Çalışmalarınızda insan doğasına dair derin temaları işliyorsunuz. Bu temaları seçerken kişisel hayatınız sizi nasıl etkiliyor?
Kişisel deneyimlerim ve insanlık üzerine gözlemlerim sanatımda derin izler bırakıyor. Sanatın en güçlü yanlarından biri, evrensel duygulara hitap etmesidir. Yalnızlık, üzüntü, umut ya da hayal kırıklığı gibi hisler hepimizin bir parçası. Sanat, bu duyguları keşfetmek ve yansıtmak için güçlü bir araç. Özellikle insan doğasının karmaşıklığını ele alan çalışmalarımda, kendi hayatımın izlerini görmek mümkün. Kendi içsel dünyamda hissettiğim dengesizlikler ya da toplumsal olayların üzerimde bıraktığı etkiler, eserlerimde kendini açıkça gösteriyor.

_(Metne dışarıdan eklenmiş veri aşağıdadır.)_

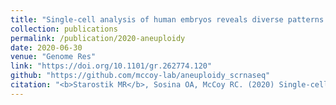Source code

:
 ```yaml
---
title: "Single-cell analysis of human embryos reveals diverse patterns of aneuploidy and mosaicism."
collection: publications
permalink: /publication/2020-aneuploidy
date: 2020-06-30
venue: "Genome Res"
link: "https://doi.org/10.1101/gr.262774.120"
github: "https://github.com/mccoy-lab/aneuploidy_scrnaseq"
citation: "<b>Starostik MR</b>, Sosina OA, McCoy RC. (2020) Single-cell analysis of human embryos reveals diverse patterns of aneuploidy and mosaicism. <i>Genome Res</i> 30: 814-825. doi:10.1101/gr.262774.120"
---
```

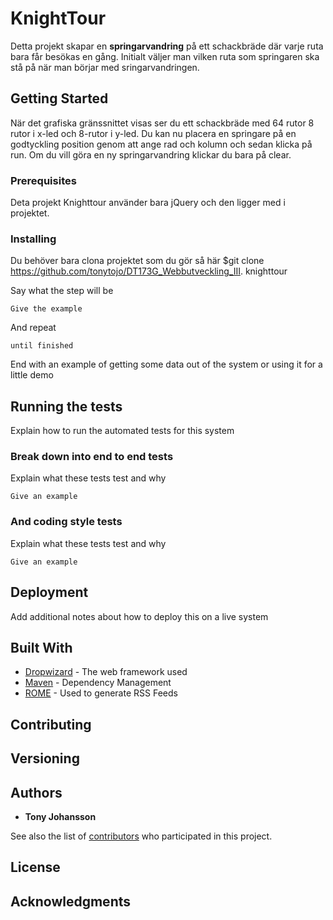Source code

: # KnightTour

Detta projekt skapar en **springarvandring** på ett schackbräde där
varje ruta bara får besökas en gång. Initialt väljer man vilken ruta som springaren ska stå på när man börjar med sringarvandringen.

## Getting Started

När det grafiska gränssnittet visas ser du ett schackbräde med 64 rutor 8 rutor i x-led och 8-rutor i y-led. Du kan nu placera en springare på en godtyckling position genom att ange rad och kolumn och sedan klicka på run. Om du vill göra en ny springarvandring klickar du bara på clear.

### Prerequisites

Deta projekt Knighttour använder bara jQuery och den ligger med i projektet.


### Installing

Du behöver bara clona projektet som du gör så här
$git clone  https://github.com/tonytojo/DT173G_Webbutveckling_III. knighttour


Say what the step will be

```
Give the example
```

And repeat

```
until finished
```

End with an example of getting some data out of the system or using it for a little demo

## Running the tests

Explain how to run the automated tests for this system

### Break down into end to end tests

Explain what these tests test and why

```
Give an example
```

### And coding style tests

Explain what these tests test and why

```
Give an example
```

## Deployment

Add additional notes about how to deploy this on a live system

## Built With

* [Dropwizard](http://www.dropwizard.io/1.0.2/docs/) - The web framework used
* [Maven](https://maven.apache.org/) - Dependency Management
* [ROME](https://rometools.github.io/rome/) - Used to generate RSS Feeds

## Contributing



## Versioning



## Authors

* **Tony Johansson**

See also the list of [contributors](https://github.com/your/project/contributors) who participated in this project.

## License


## Acknowledgments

Bunun yanında, insanla doğa arasındaki kırılgan ilişki de beni derinden etkileyen bir konu. İnsan kaynaklı iklim değişikliği, doğal kaynakların tükenişi, çevresel tahribat ve kitlesel türlerin yok oluşu gibi meseleler, günümüzde hepimizin yüzleşmek zorunda olduğu gerçekler. Bu sorunlar, benim de sanatımın ana temalarından biri haline geldi. “Evrimin Paradoksu” adlı eserimde, bu iki dünya arasındaki hassas dengeyi vurgulayan figürler yer alıyor. Tarih boyunca, insan olarak zayıflıklarımızdan güçlenerek evrim geçirdik; ancak bugün gelinen noktada, bu denge bozulmuş durumda. Teknolojik ve bilimsel ilerleme adına yaptıklarımız, doğaya ve bize zarar verecek bir hızda devam ediyor. Bu da aslında evrimin paradoksu. Sürekli gelişme arayışımızda, evrenin merkezinde olmadığımızı, onun sadece bir parçası olduğumuzu unuttuk.
Benzer bir temayı, “İnci Anası (Mother of Pearl)” ve “Esaret (Captivity)” adlı eserlerimde de işledim. “İnci Anası”nda, insanın hem doğaya hem de kendine olan bağlılığını ve aynı zamanda kopukluğunu ele alırken, “Esaret”te insanın kendini yarattığı sınırlar ve kısıtlamalarla mücadele etme sürecini resmettim. Her iki eserde de doğanın bir parçası olduğumuz gerçeğini hatırlatmaya çalışıyorum; ancak bu parçanın aynı zamanda ne kadar kırılgan ve geçici olduğunu da göstermeye gayret ediyorum.
Bir sanatçı olarak, dünyayı gözlemlemek ve bu gözlemleri kendi filtremden geçirerek yeniden yorumlamak benim için kaçınılmaz. Bu hem kişisel deneyimlerimden hem de yaşadığımız küresel sorunlardan beslenen bir süreç. Özellikle son yıllarda, bu kaybolmuş dengeye dikkat çeken eserlerimle, izleyiciyi düşünmeye ve harekete geçmeye davet etmeyi hedefliyorum.